K.K. Barrett

AS: Did the fantastic nature of Where the Wild Things Are feel very different from the other movies you’ve worked on?
KK: I went from Marie Antoinette to Where the Wild Things Are the next year. It was completely different. There are almost no props in Where the Wild Things Are, almost no set dressing. I just wanted big environments. I didn’t want tables and chairs or anything silly like that. I wanted to keep it about the internal neuroses of the characters. Every time you strip everything away what you leave behind is very, very important.

We didn’t leave nature alone. We modified nature quite a bit. We planted trees. We did a lot of things just to give it a little bit of specialness but to still keep it grounded. We changed seasons so it was spring and fall at the same time. We took all the green out of the movie. The first thing I decided was no green. Because everybody says, Where are you going for this? Are you going to the jungle? I had been looking at the forest and every time I was there I didn’t feel wild. I felt comforted. And it had no depth. Very shallow. By taking out green, the color everyone relates to healthy nature, it all of a sudden became more exciting to me. I’m sure there’s some green in there. But we made the decision to not have green and to have yellow and orange leaves instead when they showed up. You’ve already got giant people in half-fur and half-feathered costumes. You can mash up the outside world a little bit as well without having to go to CG.
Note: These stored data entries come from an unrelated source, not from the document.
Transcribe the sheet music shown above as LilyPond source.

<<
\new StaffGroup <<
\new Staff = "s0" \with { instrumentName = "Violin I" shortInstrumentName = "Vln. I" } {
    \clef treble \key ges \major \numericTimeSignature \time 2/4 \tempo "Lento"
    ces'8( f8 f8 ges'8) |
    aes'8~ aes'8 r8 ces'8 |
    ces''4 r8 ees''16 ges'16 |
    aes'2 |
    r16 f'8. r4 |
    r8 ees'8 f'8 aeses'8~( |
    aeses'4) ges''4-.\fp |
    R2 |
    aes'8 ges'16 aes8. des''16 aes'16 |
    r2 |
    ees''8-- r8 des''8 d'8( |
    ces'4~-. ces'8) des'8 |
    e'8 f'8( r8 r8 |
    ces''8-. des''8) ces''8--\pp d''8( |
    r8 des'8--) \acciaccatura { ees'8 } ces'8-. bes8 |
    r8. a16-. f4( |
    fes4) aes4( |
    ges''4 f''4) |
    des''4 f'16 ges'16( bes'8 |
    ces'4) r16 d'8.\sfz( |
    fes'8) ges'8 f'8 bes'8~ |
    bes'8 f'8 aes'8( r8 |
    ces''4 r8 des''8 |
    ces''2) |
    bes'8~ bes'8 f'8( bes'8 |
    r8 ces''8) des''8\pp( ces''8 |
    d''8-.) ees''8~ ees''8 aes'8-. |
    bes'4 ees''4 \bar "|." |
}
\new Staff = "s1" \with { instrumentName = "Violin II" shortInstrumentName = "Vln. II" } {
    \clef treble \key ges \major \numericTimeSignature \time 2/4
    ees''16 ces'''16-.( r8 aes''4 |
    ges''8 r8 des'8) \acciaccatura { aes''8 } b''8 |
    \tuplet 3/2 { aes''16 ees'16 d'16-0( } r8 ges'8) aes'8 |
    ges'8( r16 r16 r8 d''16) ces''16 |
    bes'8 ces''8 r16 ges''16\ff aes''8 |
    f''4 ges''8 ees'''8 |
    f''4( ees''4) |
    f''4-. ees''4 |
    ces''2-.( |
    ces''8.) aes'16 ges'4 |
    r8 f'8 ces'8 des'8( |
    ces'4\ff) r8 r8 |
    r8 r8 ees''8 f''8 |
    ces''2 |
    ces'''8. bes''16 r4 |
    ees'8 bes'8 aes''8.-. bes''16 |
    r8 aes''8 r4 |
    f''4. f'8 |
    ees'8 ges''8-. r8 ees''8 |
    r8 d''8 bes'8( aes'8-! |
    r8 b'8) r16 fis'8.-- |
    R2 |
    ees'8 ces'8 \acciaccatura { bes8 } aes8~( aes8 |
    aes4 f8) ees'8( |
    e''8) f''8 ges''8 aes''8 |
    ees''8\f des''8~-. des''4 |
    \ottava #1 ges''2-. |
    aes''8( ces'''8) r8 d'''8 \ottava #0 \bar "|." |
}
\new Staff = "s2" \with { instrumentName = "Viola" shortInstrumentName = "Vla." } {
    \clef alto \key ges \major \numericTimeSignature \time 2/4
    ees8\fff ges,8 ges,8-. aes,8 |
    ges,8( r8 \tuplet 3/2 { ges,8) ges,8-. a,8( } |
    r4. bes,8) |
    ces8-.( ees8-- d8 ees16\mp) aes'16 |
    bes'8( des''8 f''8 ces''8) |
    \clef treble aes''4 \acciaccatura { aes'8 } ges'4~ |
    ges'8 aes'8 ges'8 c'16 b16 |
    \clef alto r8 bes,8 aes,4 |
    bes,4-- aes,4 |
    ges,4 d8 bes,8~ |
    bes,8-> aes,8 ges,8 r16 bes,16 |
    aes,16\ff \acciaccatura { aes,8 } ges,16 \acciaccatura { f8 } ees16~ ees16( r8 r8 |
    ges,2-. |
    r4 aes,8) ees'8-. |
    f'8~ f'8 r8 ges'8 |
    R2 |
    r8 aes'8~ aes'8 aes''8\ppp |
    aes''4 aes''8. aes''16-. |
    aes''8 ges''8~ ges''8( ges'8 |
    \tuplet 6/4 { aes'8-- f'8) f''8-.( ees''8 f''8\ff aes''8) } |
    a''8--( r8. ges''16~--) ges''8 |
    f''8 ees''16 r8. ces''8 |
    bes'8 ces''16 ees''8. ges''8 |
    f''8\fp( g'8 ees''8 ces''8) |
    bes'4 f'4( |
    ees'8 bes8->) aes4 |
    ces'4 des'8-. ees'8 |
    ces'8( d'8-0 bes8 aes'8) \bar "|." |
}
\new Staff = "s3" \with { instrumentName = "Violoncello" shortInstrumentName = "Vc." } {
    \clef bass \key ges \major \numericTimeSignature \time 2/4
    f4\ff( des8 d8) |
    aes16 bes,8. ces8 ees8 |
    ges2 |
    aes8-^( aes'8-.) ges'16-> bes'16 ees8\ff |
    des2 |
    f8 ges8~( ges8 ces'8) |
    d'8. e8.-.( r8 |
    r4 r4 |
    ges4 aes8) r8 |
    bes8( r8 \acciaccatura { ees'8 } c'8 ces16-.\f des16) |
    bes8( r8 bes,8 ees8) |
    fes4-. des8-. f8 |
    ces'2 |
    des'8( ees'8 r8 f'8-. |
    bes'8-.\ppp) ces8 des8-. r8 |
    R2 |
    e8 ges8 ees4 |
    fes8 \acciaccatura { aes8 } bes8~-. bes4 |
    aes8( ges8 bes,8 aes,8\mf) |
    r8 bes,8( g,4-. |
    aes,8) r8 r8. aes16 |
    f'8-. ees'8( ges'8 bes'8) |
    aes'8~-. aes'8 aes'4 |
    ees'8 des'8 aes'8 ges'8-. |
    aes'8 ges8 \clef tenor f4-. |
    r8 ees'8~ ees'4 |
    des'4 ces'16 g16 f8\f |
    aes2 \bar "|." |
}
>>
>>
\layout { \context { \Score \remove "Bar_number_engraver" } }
AS: What was it like working with Sophia Coppola on Lost In Translation and Marie Antoinette?
KK: She’s very trusting. And very specific. With any director you just have to get in sync with their mentality. Their sensibility. What their sensibility for the project is and what their natural, inherent sensibility is. The sooner you figure it out the better off you are. She was very concerned about palette. And quality.

One thing that all the filmmakers I’ve worked with have in common, is they don’t want to make movies about other movies. They don’t want to reference other movies. They don’t want to have the design reference other movies. Every movie should be its own. And I think this is extremely important to production designers. You shouldn’t go into a Western by looking at Westerns. You shouldn’t go into a science fiction movie by looking at other science fiction movies. You can be aware of it but you shouldn’t take your table of contents from design work that someone else has done. It’s a wonderful chance to make it not like anybody else’s. Just decide what it can be. It’s such a great opportunity to create a vision and support a story and a cast. It’s just a missed opportunity if it looks like another dirty spaceship or another exact same type this or type that. Science fiction is probably the worst abuser of it, eating itself.

AS: Someone comes up with the idea of doing a dirty spaceship and then everyone’s doing a dirty spaceship.
KK: Yes, there was the original one, which might have been Dark Star, and then it’s the norm. But you know, make another norm.

AS: When you get hired on a movie and get a script do you end up watching a lot of movies for reference?
KK: I watch movies that probably don’t relate. Movies that maybe have the same emotional mood but that are not in the same genre. See how the mood affected the characters and how the mood that you settle on affects the characters. You could watch a Western for a romantic comedy, or a romantic comedy for something else.